Cuando tomo la cámara no hay nada que me haga disfrutar más que la fotografía callejera, o urbana, como queramos llamarla. En realidad he llegado al convencimiento de que me gusta tanto (cuando no más) el propio acto de fotografiar como ver el resultado de mis salidas con la cámara. Todas las semanas veo pasar lentamente los días, descontando las jornadas que faltan hasta la llegada del sábado, el día que madrugo para tomar la cámara y lanzarme a recorrer las calles de Santiago. Probablemente son las cuatro o cinco mejores horas de la semana, o al menos las más relajantes, el tiempo en el que me dedico a cazar personas. De acuerdo, no les quito la vida, pero me apropio de algo de ellos, y lo hago acechándoles, aguardando el momento idoneo para lanzarme a por ellos con el 35 o el 50mm montado en la cámara. Otras veces me quedo en una esquina, pacientemente, aguardando a que las presas vengan a mí...y siempre vienen, tarde o temprano, puede que se demoren, pero antes de que el desánimo me invada, la proxima víctima se pone a tiro.

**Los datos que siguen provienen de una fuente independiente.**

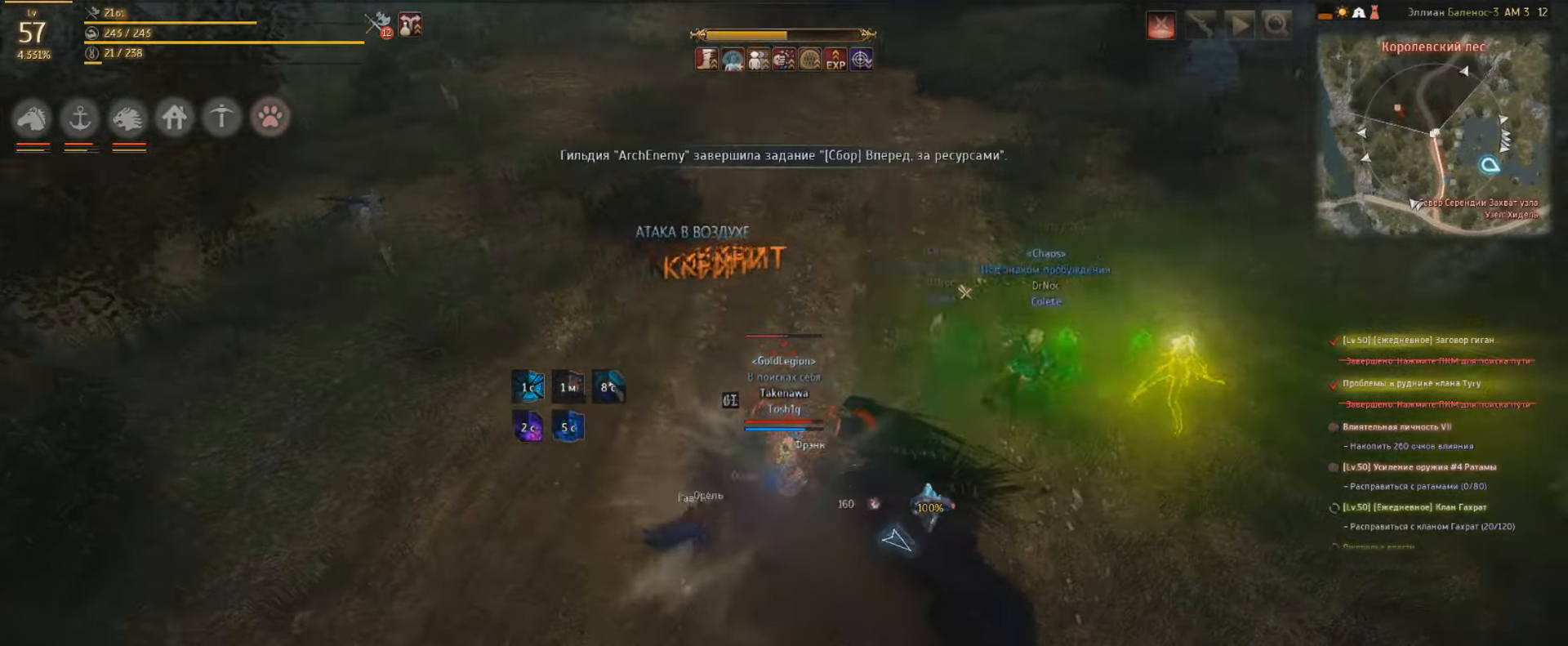
{"dt_ms": 500, "keys": [], "mouse": ["right"], "events": []}
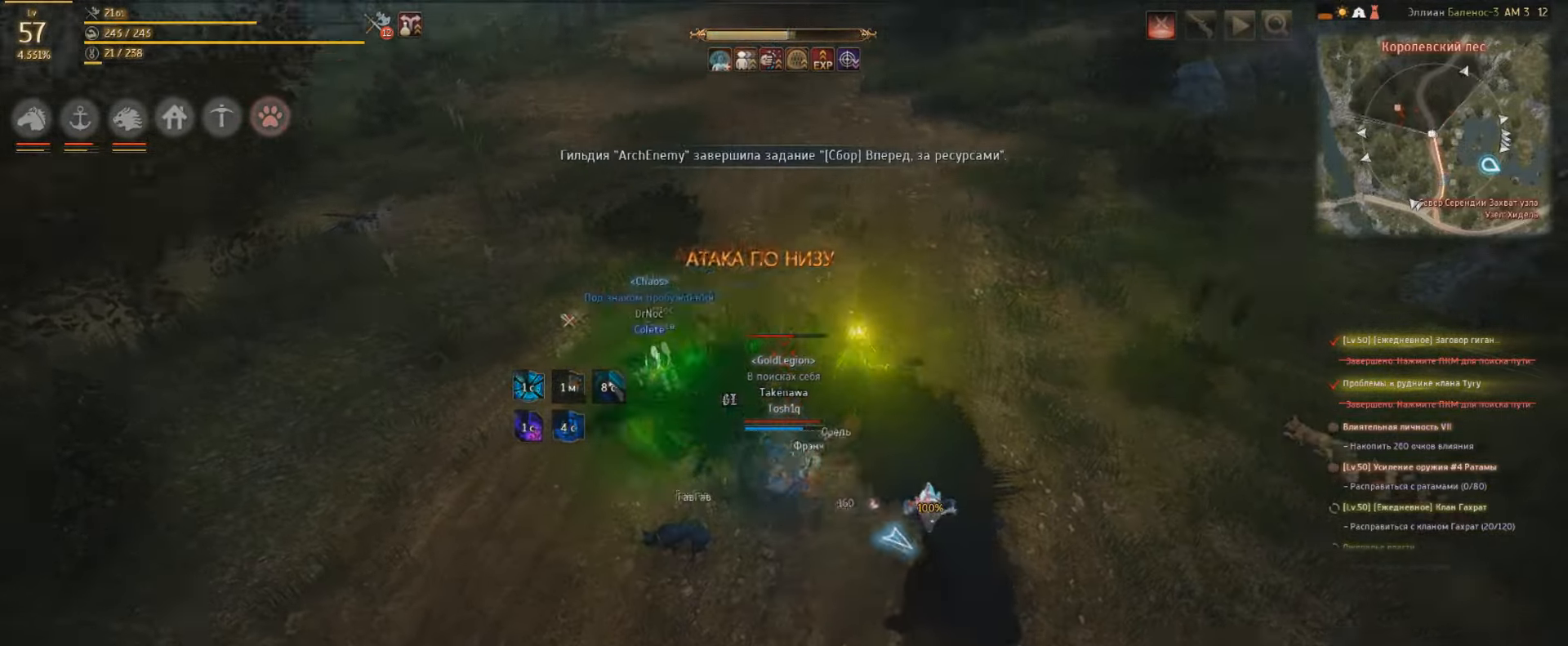
{"dt_ms": 500, "keys": [], "mouse": ["right"], "events": []}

 Así pues...soy un cazador de personas. Y para muestra la foto de hoy, tomada en el Parque de la Alameda en uno de los últimos días del pasado verano. En esta ocasión no hubo que esforzarse, levanté la vista y observé a este grupo, la foto estaba cantada, la presa era fácil...o no, porque al encuadrar con el 50mm me había comido la escena, de modo que tocó andar hacia atrás a toda velocidad (lo que motivó la sonrisa de todos) mientras compensaba exposición, clavando rodilla en tierra en el momento oportuno y...zas, captura realizada...el aroma de la adolescencia en una instantánea, la felicidad y despreocupación de una etapa de la vida que pasa sin darte cuenta y, lo que es peor, sin valorarla en su justa medida. Jóvenes, guapos, estilosos...¿qué más se les puede pedir a los protagonistas de esta foto?.

Hoy es viernes, mañana toca volver a salir, ya huelo la sangre.

lunes, 16 de julio de 2012

¿Bajo o no bajo?

Pues éso es lo que parecía estar pensando la niña cuando haciendo un paseo fotográfico por Pontevedra. La imagen me hizo gracia y disparé sin pensármelo mucho.

jueves, 14 de junio de 2012

El bosque en miniatura

Temo que a partir de ahora deberé ser más breve, el tiempo libre se ha esfumado en esta nueva etapa de la vida en Santiago, por lo cual tendré que reducir tremendamente las horas que dedico a fotografía, música o deporte. Así pues creo que por aquí me limitaré a seguir colgando fotos pero con comentarios más someros. 

La instantánea de hoy fue tomada durante una reunión de Nikonistas (usuarios de Nikon, vamos) analógicos gallegos que se realizó hace unas semanas. Al ir cargados con bastantes objetivos y por encima, prestárnoslos entre nosotros para probar nuevas ópticas, el material propio tuvo un uso bastante limitado, sin embargo tuve tiempo de sacar el modesto pero capaz Nikkor 28-105mm f/3.5-4.5 ED IF AF para hacer alguna fotillo, de entra las que destaco este pequeño bosquecillo de flores de primavera. Se da la circunstancia de que recientemente ha llegado una Nikon F100 a casa, el equivalente en analógico a mi Nikon D300 digital, y el Nikkor 28-105mm en su momento fue el objetivo de kit (menudo objetivo de kit) para la F100, así que ahora tengo el equipo completo.